● Your task: Copy nothing but the text: reproduce each line of the listing exactly and leave the pictures out.

─── Supplied information ───

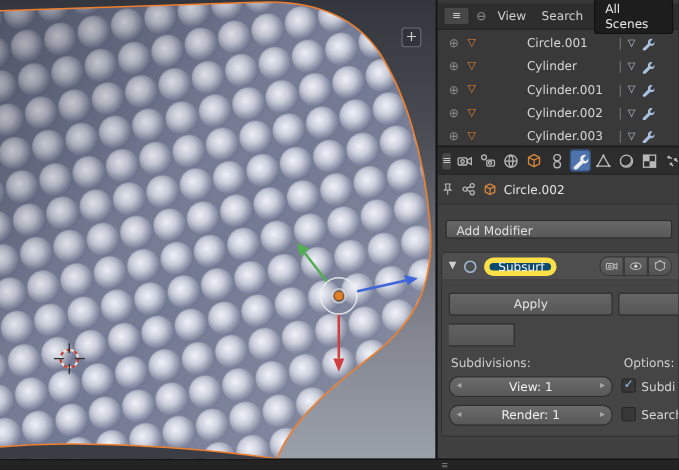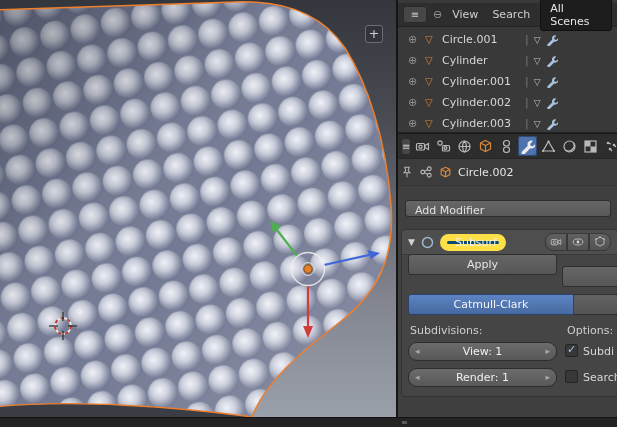--- a/index.html
+++ b/index.html
@@ -32,7 +32,7 @@
   .out-row{height:21px;display:flex;align-items:center;padding-left:10px;gap:5px;}
   .out-row .expand{color:#8f8f8f;font-size:11px;width:12px;}
   .out-row .mesh{color:#e8842c;font-size:10px;width:12px;}
-  .out-row .oname{width:78px;color:#d6d6d6;}
+  .out-row .oname{width:78px;color:#d6d6d6;margin-left:37px;}
   .out-row .pipe{color:#767676;}
   .out-row .dtri{color:#b9c2cf;font-size:9px;}
 

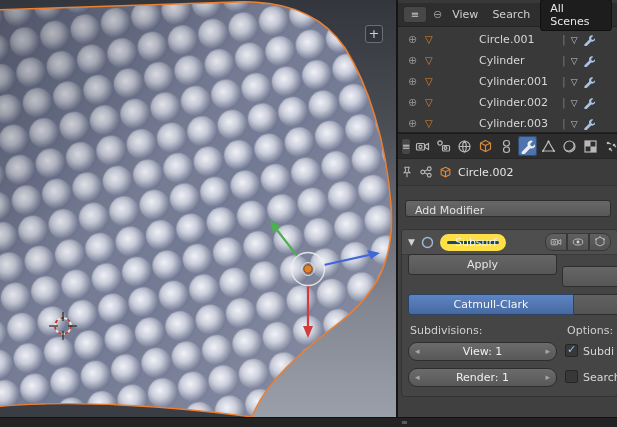--- a/index.html
+++ b/index.html
@@ -55,7 +55,7 @@
           border:1px solid #333;border-radius:4px;overflow:hidden;}
   .modhead{height:25px;background:#4e4e4e;border-bottom:1px solid #3a3a3a;display:flex;align-items:center;gap:6px;padding:0 6px;}
   .modhead .tri{color:#d2d2d2;font-size:9px;}
-  .namefield{width:66px;height:17px;background:#0c4a6e;border:7px solid #fde047;border-radius:9px;
+  .namefield{width:66px;height:17px;background:#0c4a6e;border:5px solid #fde047;border-radius:9px;
              color:#f2f2f2;display:flex;align-items:center;padding:0 8px;}
   .tgl-group{margin-left:auto;display:flex;}
   .tgl{width:22px;height:18px;background:linear-gradient(#606060,#525252);border:1px solid #383838;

───

● Solved exercise:
--- a/index.html
+++ b/index.html
@@ -32,7 +32,7 @@
   .out-row{height:21px;display:flex;align-items:center;padding-left:10px;gap:5px;}
   .out-row .expand{color:#8f8f8f;font-size:11px;width:12px;}
   .out-row .mesh{color:#e8842c;font-size:10px;width:12px;}
-  .out-row .oname{width:78px;color:#d6d6d6;}
+  .out-row .oname{width:78px;color:#d6d6d6;margin-left:37px;}
   .out-row .pipe{color:#767676;}
   .out-row .dtri{color:#b9c2cf;font-size:9px;}
 

--- a/index.html
+++ b/index.html
@@ -55,7 +55,7 @@
           border:1px solid #333;border-radius:4px;overflow:hidden;}
   .modhead{height:25px;background:#4e4e4e;border-bottom:1px solid #3a3a3a;display:flex;align-items:center;gap:6px;padding:0 6px;}
   .modhead .tri{color:#d2d2d2;font-size:9px;}
-  .namefield{width:66px;height:17px;background:#0c4a6e;border:7px solid #fde047;border-radius:9px;
+  .namefield{width:66px;height:17px;background:#0c4a6e;border:5px solid #fde047;border-radius:9px;
              color:#f2f2f2;display:flex;align-items:center;padding:0 8px;}
   .tgl-group{margin-left:auto;display:flex;}
   .tgl{width:22px;height:18px;background:linear-gradient(#606060,#525252);border:1px solid #383838;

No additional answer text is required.